Macroscale mesenchymal condensation to study cytokine-driven cellular and matrix-related changes during cartilage degradation.

Understanding the pathophysiological processes of cartilage degradation requires adequate model systems to develop therapeutic strategies towards osteoarthritis (OA). Although different in vitro or in vivo models have been described, further comprehensive approaches are needed to study specific disease aspects. This study aimed to combine in vitro and in silico modeling based on a tissue-engineering approach using mesenchymal condensation to mimic cytokine-induced cellular and matrix-related changes during cartilage degradation.
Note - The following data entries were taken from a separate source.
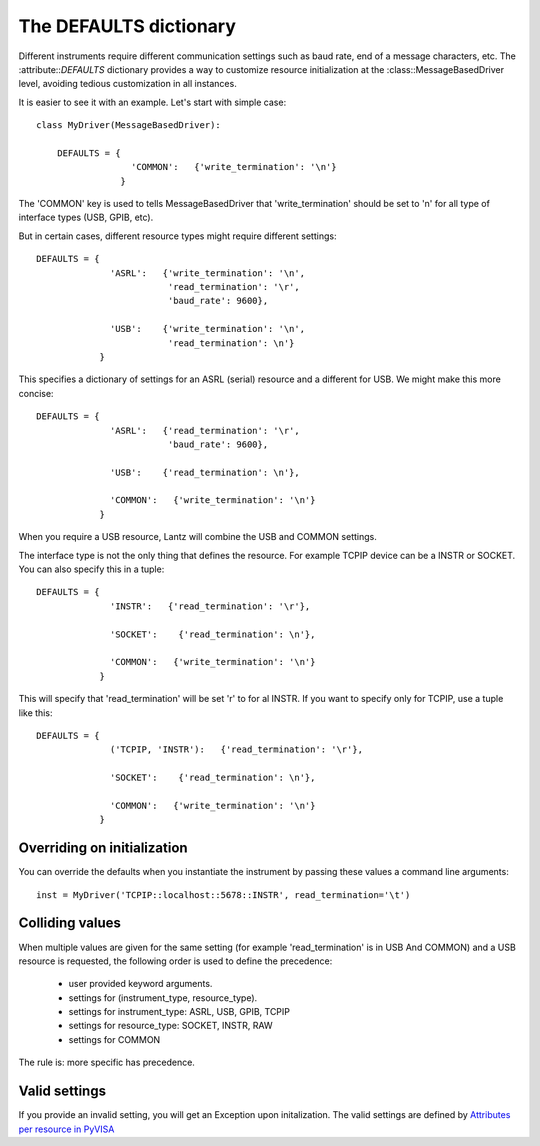 .. _defaults_dictionary:

=======================
The DEFAULTS dictionary
=======================


Different instruments require different communication settings such as baud rate, end of a message characters, etc. The :attribute::`DEFAULTS` dictionary provides a way to customize resource initialization at the :class::MessageBasedDriver level, avoiding tedious customization in all instances.

It is easier to see it with an example. Let's start with simple case::

    class MyDriver(MessageBasedDriver):

        DEFAULTS = {
                      'COMMON':   {'write_termination': '\n'}
                    }

The 'COMMON' key is used to tells MessageBasedDriver that 'write_termination' should be set to '\n' for all type of interface types (USB, GPIB, etc).

But in certain cases, different resource types might require different settings::

        DEFAULTS = {
                      'ASRL':   {'write_termination': '\n',
                                 'read_termination': '\r',
                                 'baud_rate': 9600},

                      'USB':    {'write_termination': '\n',
                                 'read_termination': \n'}
                    }

This specifies a dictionary of settings for an ASRL (serial) resource and a different for USB. We might make this more concise::

        DEFAULTS = {
                      'ASRL':   {'read_termination': '\r',
                                 'baud_rate': 9600},

                      'USB':    {'read_termination': \n'},

                      'COMMON':   {'write_termination': '\n'}
                    }


When you require a USB resource, Lantz will combine the USB and COMMON settings.

The interface type is not the only thing that defines the resource. For example TCPIP device can be a INSTR or SOCKET. You can also specify this in a tuple::

        DEFAULTS = {
                      'INSTR':   {'read_termination': '\r'},

                      'SOCKET':    {'read_termination': \n'},

                      'COMMON':   {'write_termination': '\n'}
                    }

This will specify that 'read_termination' will be set '\r' to for al INSTR. If you want to specify only for TCPIP, use a tuple like this::

        DEFAULTS = {
                      ('TCPIP, 'INSTR'):   {'read_termination': '\r'},

                      'SOCKET':    {'read_termination': \n'},

                      'COMMON':   {'write_termination': '\n'}
                    }


Overriding on initialization
----------------------------

You can override the defaults when you instantiate the instrument by passing these values a command line arguments::

    inst = MyDriver('TCPIP::localhost::5678::INSTR', read_termination='\t')


Colliding values
----------------

When multiple values are given for the same setting (for example 'read_termination' is in USB And COMMON) and a USB resource is requested, the following order is used to define the precedence:

    - user provided keyword arguments.
    - settings for (instrument_type, resource_type).
    - settings for instrument_type: ASRL, USB, GPIB, TCPIP
    - settings for resource_type: SOCKET, INSTR, RAW
    - settings for COMMON

The rule is: more specific has precedence.


Valid settings
--------------

If you provide an invalid setting, you will get an Exception upon initalization. The valid settings are defined by `Attributes per resource in PyVISA`_

.. _Attributes per resource in PyVISA: http://pyvisa.readthedocs.org/en/master/api/resources.html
Thus, scaffold-free cartilage-like constructs (SFCCs) were produced based on self-organization of mesenchymal stromal cells (mesenchymal condensation) and (i) characterized regarding their cellular and matrix composition or secondly (ii) treated with interleukin-1ß (IL-1ß) and tumor necrosis factor α (TNFα) for 3 weeks to simulate OA-related matrix degradation. In addition, an existing mathematical model based on partial differential equations was optimized and transferred to the underlying settings to simulate the distribution of IL-1ß, type II collagen degradation and cell number reduction. By combining in vitro and in silico methods, we aimed to develop a valid, efficient alternative approach to examine and predict disease progression and effects of new therapeutics.